The common denominator: mechanism

Before going into the differences, let us start with the similarities. Of course, betting exchanges and their big brothers, the financial exchanges, are market places, just like prediction markets. They all employ some form of an auction mechanism for price discovery. Prof. Charles Plott’s famous experiments showed the market mechanism's astonishing capacity to gather information from people’s distributed beliefs, hunches, and opinions and to aggregate this collective intelligence like a virtual statistician.

This is where the similarities stop. Prof. Plott added that these prices are “for all to see” which is not necessarily so as we will see momentarily. The biggest differences between the three market types is their primary purpose and their informational content.

The three market types

Financial markets discover the monetary prices of financial assets, in essence the present value of various forms and flavours of future cash flows. These are very complex and depend on both fundamental factors regarding the financial asset but also on central bank and credit policy regarding the monetary part. Nobel Laureate Vernon Smith showed how ill-advised government credit policy will undermine the market mechanism, and can produce catastrophic stock bubbles.

Betting markets redistribute money depending on future events.
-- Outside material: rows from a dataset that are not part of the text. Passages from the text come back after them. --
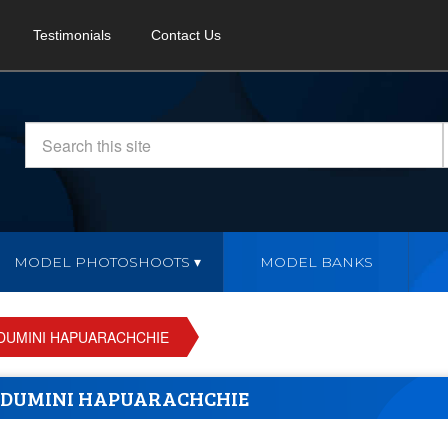
Testimonials
Contact Us
MODEL PHOTOSHOOTS
MODEL BANKS
DUMINI HAPUARACHCHIE
NDUMINI HAPUARACHCHIE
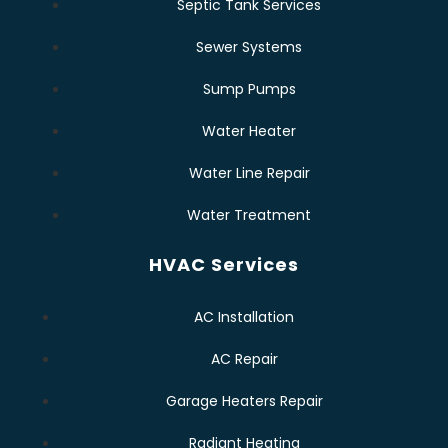
Septic Tank Services
Sewer Systems
Sump Pumps
Water Heater
Water Line Repair
Water Treatment
HVAC Services
AC Installation
AC Repair
Garage Heaters Repair
Radiant Heating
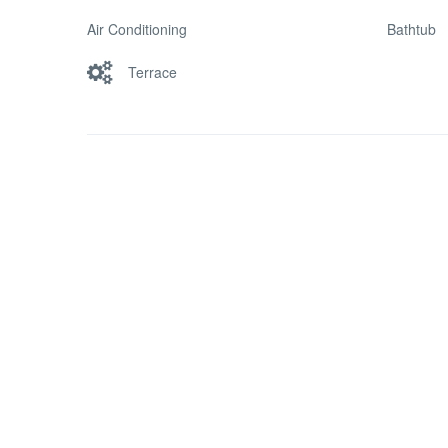
Air Conditioning
Bathtub
Terrace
They are primarily not for economic but for entertainment purposes of punters who take the financial risk for a purely speculative gain. While betting price discovery does reflect the aggregated opinion about the likelihood of future events to some degree, there maybe important incentives for participants not to reveal their true belief and to profit from wrong prices, as evidenced by betting scandals.

Prediction markets are designed for the primary purpose of collecting and aggregating the best possible forward looking information. Prices of prediction markets can be, and normally will be, confidential for paying clients’ eyes only. Prediction markets incentivise and reward respondents proportionately to the timeliness and quality of their informational contribution in relation to a potential objective outcome, but they do not bring any financial downside for participants. Trading is with virtual money for virtual instruments.

One more thing

This is not where it ends because there is no such thing as “the” prediction markets. Different prediction market platforms may and do employ very different market (auction) mechanisms, different market rules, samples, processes, functionality, and market microstructures - which in turn greatly impacts the quality of their quantitative and qualitative results.